Dritter Akt

[541] Dasselbe Gemach. Armleuchter mit brennenden Kerzen. Es ist Nacht. Fürst Schuiski steht vor der Tür im Vordergrund rechts. Die Zarin sitzt im Armsessel links vom Tisch. Neben ihr Ksénja, blaß und sehr erregt.


SCHUISKI.

Es ist so besser, hohe Frau.

MARIA.

Er hat

Es selbst gesagt?

SCHUISKI.

Er selbst. Ich soll dir melden,

Er wolle keinen sehn, die Zarin nicht

Und den Zaréwitsch nicht, vor allem aber

Nicht die Zaréwna.

KSÉNJA.

Mich will er nicht sehn –

Was heißt das, Mutter?

MARIA.

Ruhig doch, mein Kind –

KSÉNJA.

Was hab ich ihm getan?

MARIA.

Du mißverstehst,

Ich will dir gleich erklären ... sag mir, Fürst,

Erfuhr der Zar, daß Herzog Christian uns

Verlassen will – und von der Krankheit Übel,

Das ihn vor Abend rätselhaft befiel?

SCHUISKI.

Hier ist kein Rätsel, hohe Frau. Der junge

Herzog von Dänemark hat sein Gelübde,

Das ihn mit deinem edlen Kind verband,

In Staub getreten, Ring und Pergament

Zurück gegeben in des Zaren Hände –

Dann ging er hin und trank das Gift –

KSÉNJA.

Ein Gift!

MARIA.

Doch lebt er noch?

SCHUISKI.

Die Ärzte sind bei ihm.

Sie hoffen wenig, edle Frau.

KSÉNJA.

Warum?

Warum ein Gift? was heißt das, Mutter?

MARIA.

Kind,

Mein liebes Mädchen – hab Geduld – ich sage

Dir alles gleich ... geh nun zum Zaren, Fürst,

Wir werden ihm gehorchen.

SCHUISKI.

Du befiehlst.


Schuiski rechts ab.


KSÉNJA.

Jetzt, Mutter, sprich. Warum will mich der Vater –

Mich nicht mehr sehen?[542]

MARIA.

Jetzt nur, heute nur,

Will er allein sein –

KSÉNJA.

Nein! das ist es nicht!

MARIA.

Doch, Ksénja, höre nur: Not ist und Krieg

In unsrem Land – darum flieht uns der Herzog –

Dir ist dein Glück zerstört – so meint der Vater,

Er selbst, er trüge Schuld daran – du mußt

Das so verstehen, Kind, so ist es richtig –

KSÉNJA.

Ich muß den Vater sehn. Wenn ich ihn sehe

Dann weiß ich alles gleich. Hier ist noch mehr

Als du mir sagen willst. Die Frauen liefen

Weinend zu mir und sagten: Christian hätte

Mich heut verlassen – und es kamen andre,

Die schrieen: Gift! und: Herzog Christian stirbt!
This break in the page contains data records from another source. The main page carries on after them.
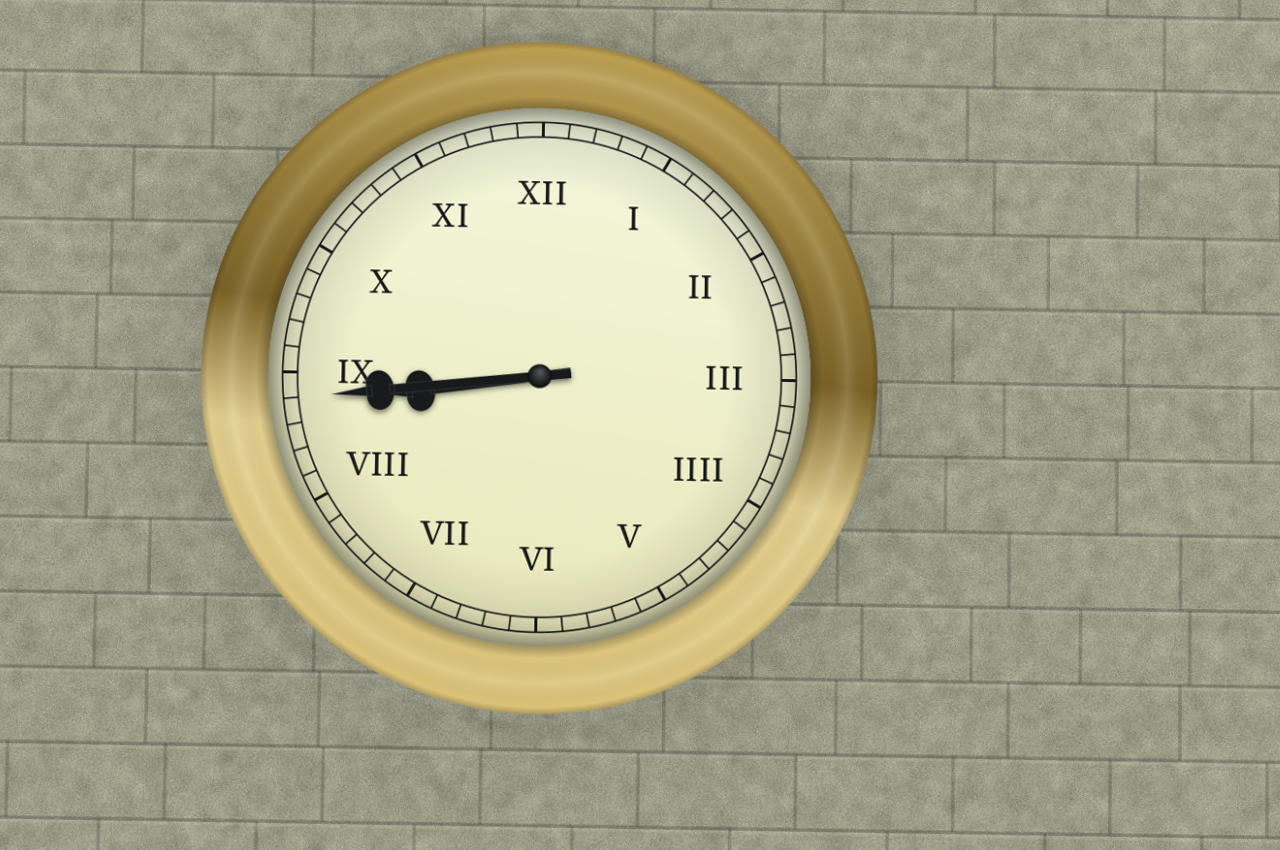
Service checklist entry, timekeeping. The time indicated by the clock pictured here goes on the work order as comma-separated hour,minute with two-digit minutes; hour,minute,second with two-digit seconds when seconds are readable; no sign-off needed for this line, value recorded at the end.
8,44
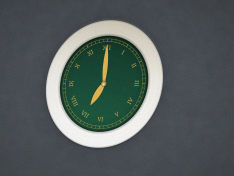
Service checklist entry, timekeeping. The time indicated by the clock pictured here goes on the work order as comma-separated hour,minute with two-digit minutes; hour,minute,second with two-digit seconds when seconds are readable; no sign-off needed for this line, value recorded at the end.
7,00
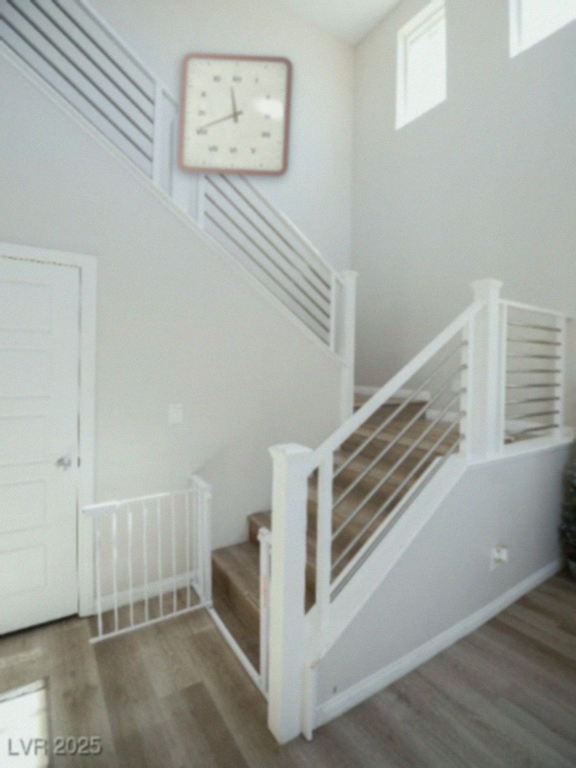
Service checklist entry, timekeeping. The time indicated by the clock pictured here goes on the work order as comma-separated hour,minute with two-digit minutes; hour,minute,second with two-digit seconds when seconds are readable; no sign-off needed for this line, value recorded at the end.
11,41
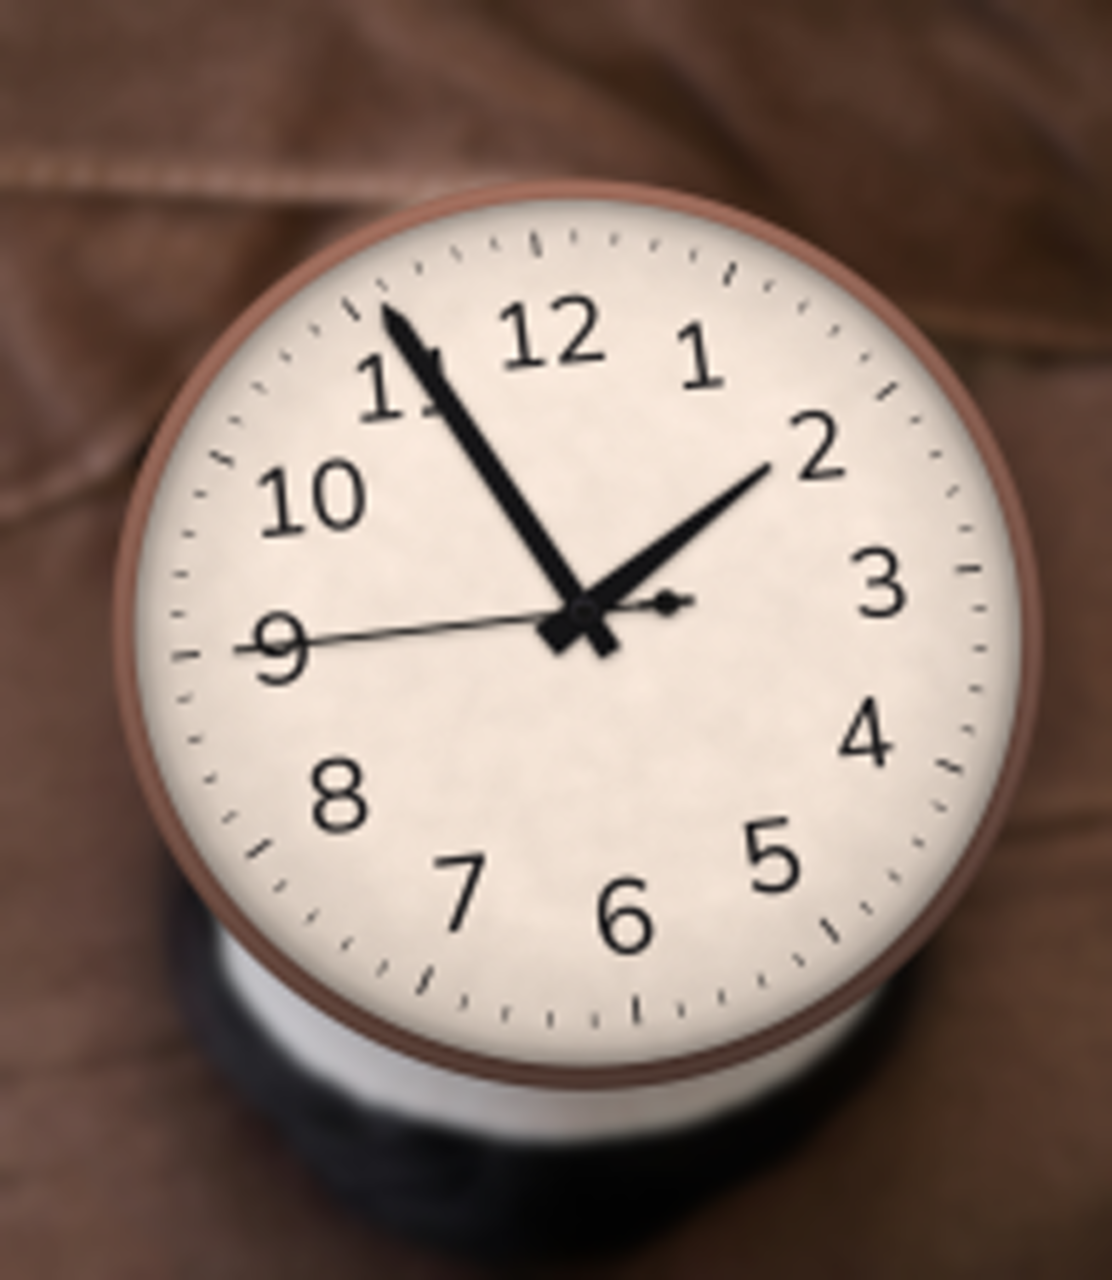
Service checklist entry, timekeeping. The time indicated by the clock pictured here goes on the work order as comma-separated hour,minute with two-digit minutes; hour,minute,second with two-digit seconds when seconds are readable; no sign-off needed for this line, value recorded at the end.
1,55,45
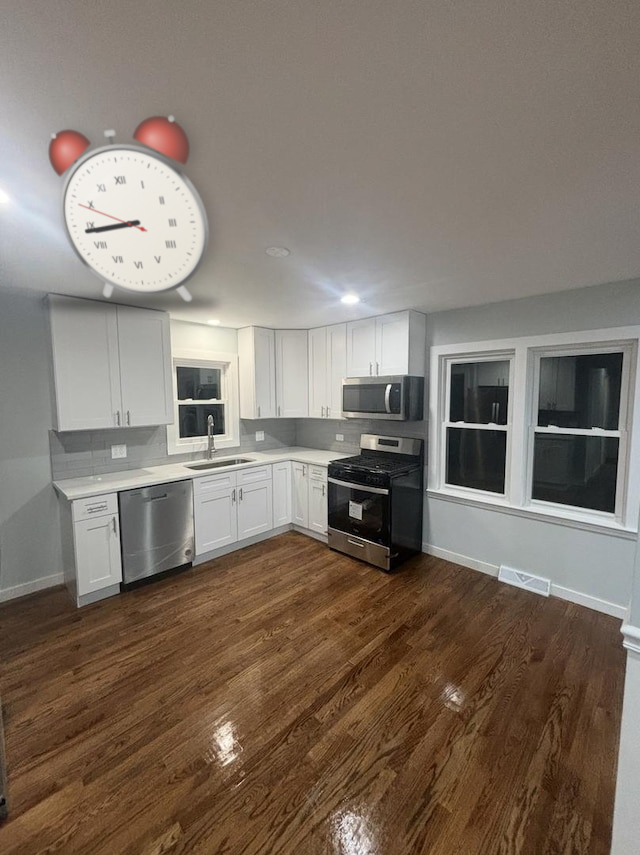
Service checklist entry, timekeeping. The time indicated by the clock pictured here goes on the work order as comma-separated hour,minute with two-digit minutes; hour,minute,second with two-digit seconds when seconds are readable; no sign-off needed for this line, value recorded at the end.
8,43,49
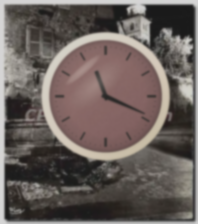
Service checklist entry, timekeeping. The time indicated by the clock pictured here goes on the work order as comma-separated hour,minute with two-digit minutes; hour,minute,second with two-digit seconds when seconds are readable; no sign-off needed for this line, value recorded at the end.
11,19
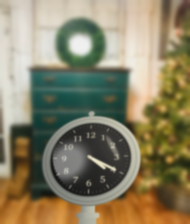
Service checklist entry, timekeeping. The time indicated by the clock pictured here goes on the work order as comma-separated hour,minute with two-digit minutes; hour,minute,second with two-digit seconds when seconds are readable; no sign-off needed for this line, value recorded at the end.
4,20
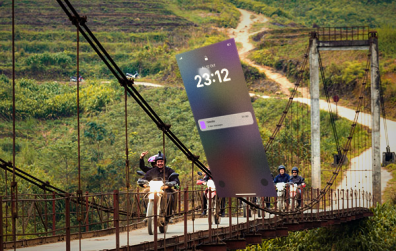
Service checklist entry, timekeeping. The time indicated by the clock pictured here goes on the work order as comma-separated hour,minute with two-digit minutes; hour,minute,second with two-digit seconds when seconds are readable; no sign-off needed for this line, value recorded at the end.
23,12
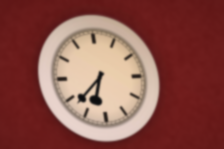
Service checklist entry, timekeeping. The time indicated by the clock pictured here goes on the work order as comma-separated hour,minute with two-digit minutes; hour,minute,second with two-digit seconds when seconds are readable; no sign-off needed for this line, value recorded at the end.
6,38
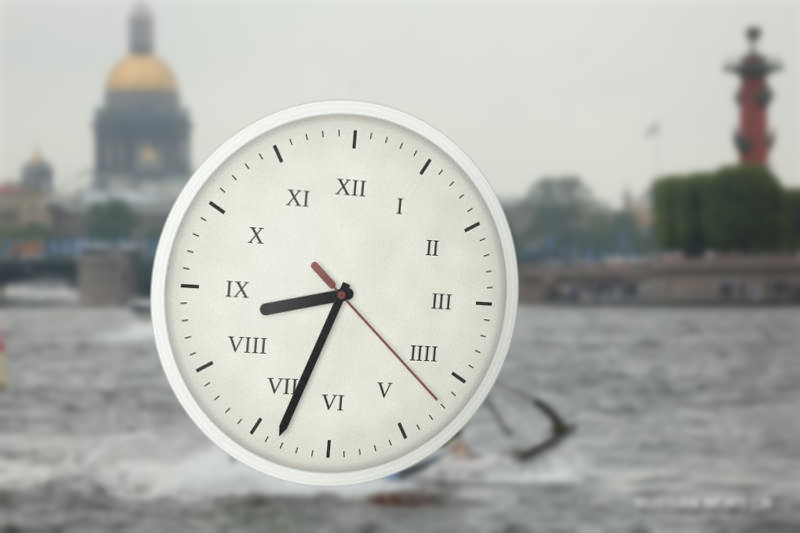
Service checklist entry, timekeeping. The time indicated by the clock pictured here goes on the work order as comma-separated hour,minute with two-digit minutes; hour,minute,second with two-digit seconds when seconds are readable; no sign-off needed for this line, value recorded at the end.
8,33,22
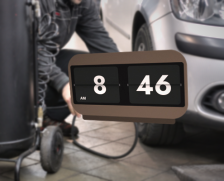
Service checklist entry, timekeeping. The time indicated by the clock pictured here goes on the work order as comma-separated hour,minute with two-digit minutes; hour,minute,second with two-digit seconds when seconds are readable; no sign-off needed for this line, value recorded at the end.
8,46
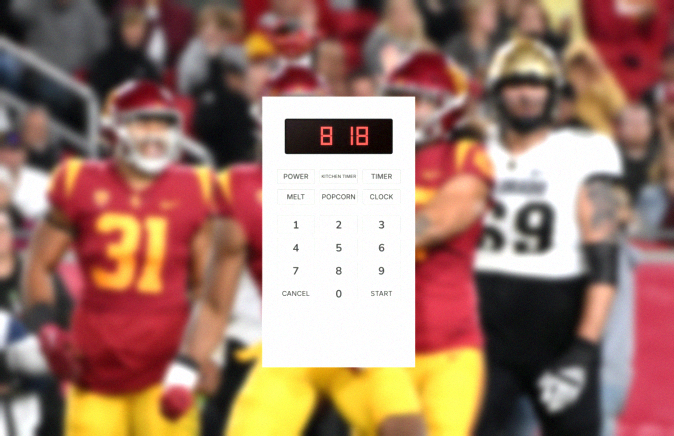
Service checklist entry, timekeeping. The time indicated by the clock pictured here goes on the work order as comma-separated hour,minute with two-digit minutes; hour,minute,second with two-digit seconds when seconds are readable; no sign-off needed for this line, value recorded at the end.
8,18
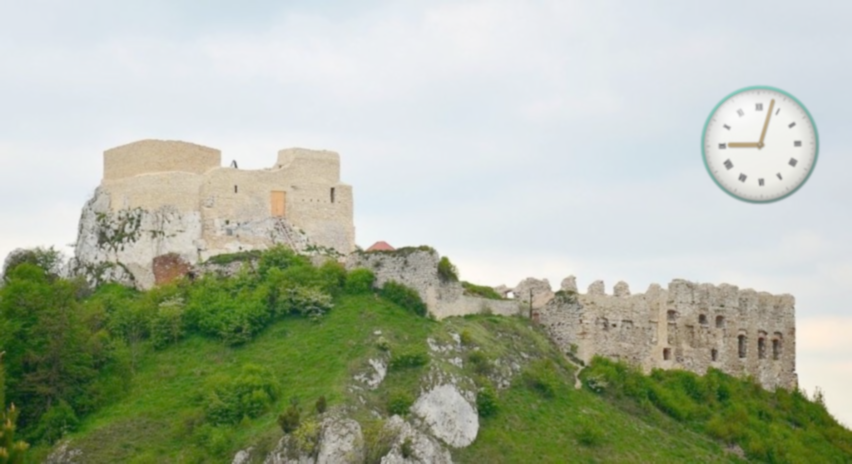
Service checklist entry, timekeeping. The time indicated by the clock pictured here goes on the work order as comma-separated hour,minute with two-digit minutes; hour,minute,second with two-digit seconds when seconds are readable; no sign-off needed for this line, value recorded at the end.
9,03
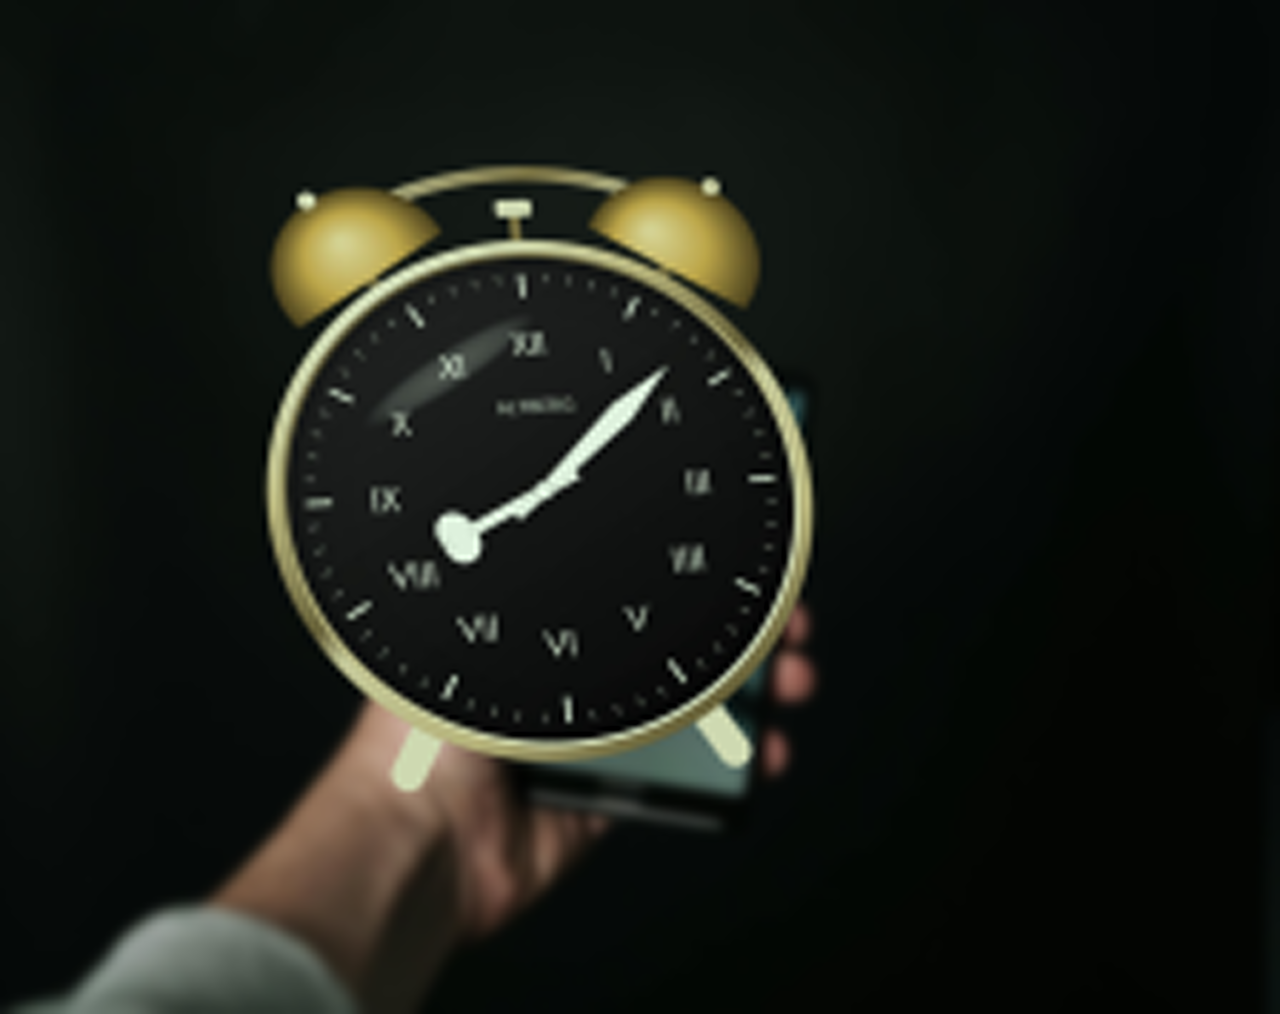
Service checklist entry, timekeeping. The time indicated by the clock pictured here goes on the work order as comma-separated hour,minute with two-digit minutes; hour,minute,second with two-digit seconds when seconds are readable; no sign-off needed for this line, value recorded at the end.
8,08
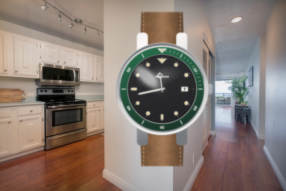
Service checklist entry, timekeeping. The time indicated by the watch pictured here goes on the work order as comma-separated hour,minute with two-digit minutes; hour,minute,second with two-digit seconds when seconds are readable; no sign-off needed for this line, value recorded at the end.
11,43
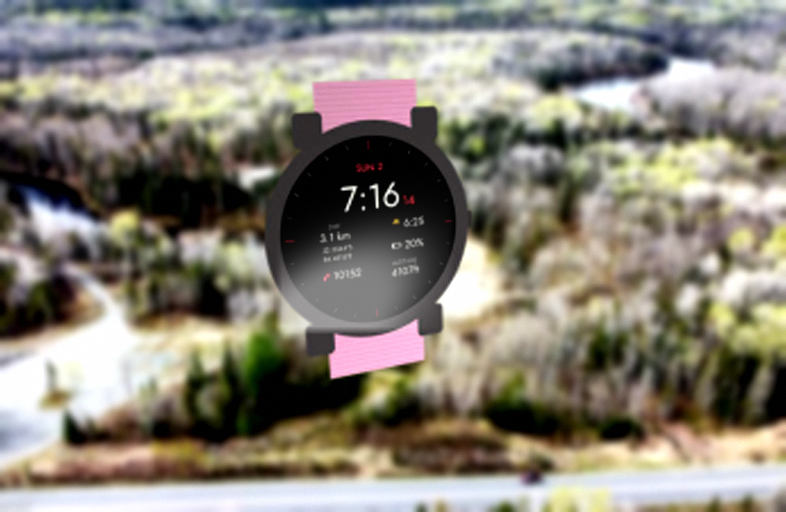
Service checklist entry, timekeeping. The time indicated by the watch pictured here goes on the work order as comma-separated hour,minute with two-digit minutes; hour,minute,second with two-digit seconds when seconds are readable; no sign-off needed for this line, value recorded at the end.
7,16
Da war mir schon, als wankten über mir

Die Balken und Gewölbe –

MARIA.

Ksénja, Kind!

KSÉNJA.

Das war noch nicht genug – es kommt noch dies,

Daß mich der Vater – mich nicht sehen will –

Mutter, was ist so fürchterlich an mir,

Welch eine Pest des Herzens, daß den Herzog

Das Sterben schöner dünkt als unsrer Hände

Vereinigung – und daß der Vater mich

Nicht sehen will – was tat ich ihnen beiden –

Ich weiß doch nicht, was Arges ich getan,

Und muß es wissen – sag es mir nur rasch –

Mutter, der Himmel wankt – der Himmel, Mutter,

Bricht über mir zusammen –

MARIA.

Jesus Christus,

Sprich nicht so, Ksénja, Mädchen, sprich nicht so,

Gott ist mit uns – er hilft. Geh du mit mir,

Ich bringe dich zu Bett, mein Kind, und sitze

Die Nacht bei dir – so hör doch nur – es ist

Ein Mißverständnis –

KSÉNJA.

Laß mich gleich zu ihm,

Nur einen Augenblick – dann wird es gut –

Ich will nicht so vor seiner Türe stehn

Und mich vertreiben lassen –

MARIA.

Heute nicht –

KSÉNJA.

Nein heute – heute – Mutter, laß mich doch

Nur gleich zum Vater – gleich –

MARIA.

Ich darf nicht, Kind!


[543] Die Frauen verstummen, da Fürst Schuiski wieder aus dem Nebenzimmer tritt, gefolgt von Iljá, dem alten Diener des Zaren.


KSÉNJA.

Fürst, sahst du ihn?

SCHUISKI.

Sehr müde ist der Zar,

Er möchte ruhn, er hieß den Diener schon

Das Bett zur Nacht bereiten.

KSÉNJA.

Müde ist er –

So will ich denn bis morgen warten und

Ein wenig schlafen – geh auch du zu Bett,

Ich kann allein –

MARIA.

Nein, Kind!

KSÉNJA.

Komm, Mutter, komm!


Sie gehen ab.


SCHUISKI.

Der Zar ist krank. Hab sorglich acht auf ihn.

ILJÁ.

Weiß Gott, ich schließ kein Auge diese Nacht.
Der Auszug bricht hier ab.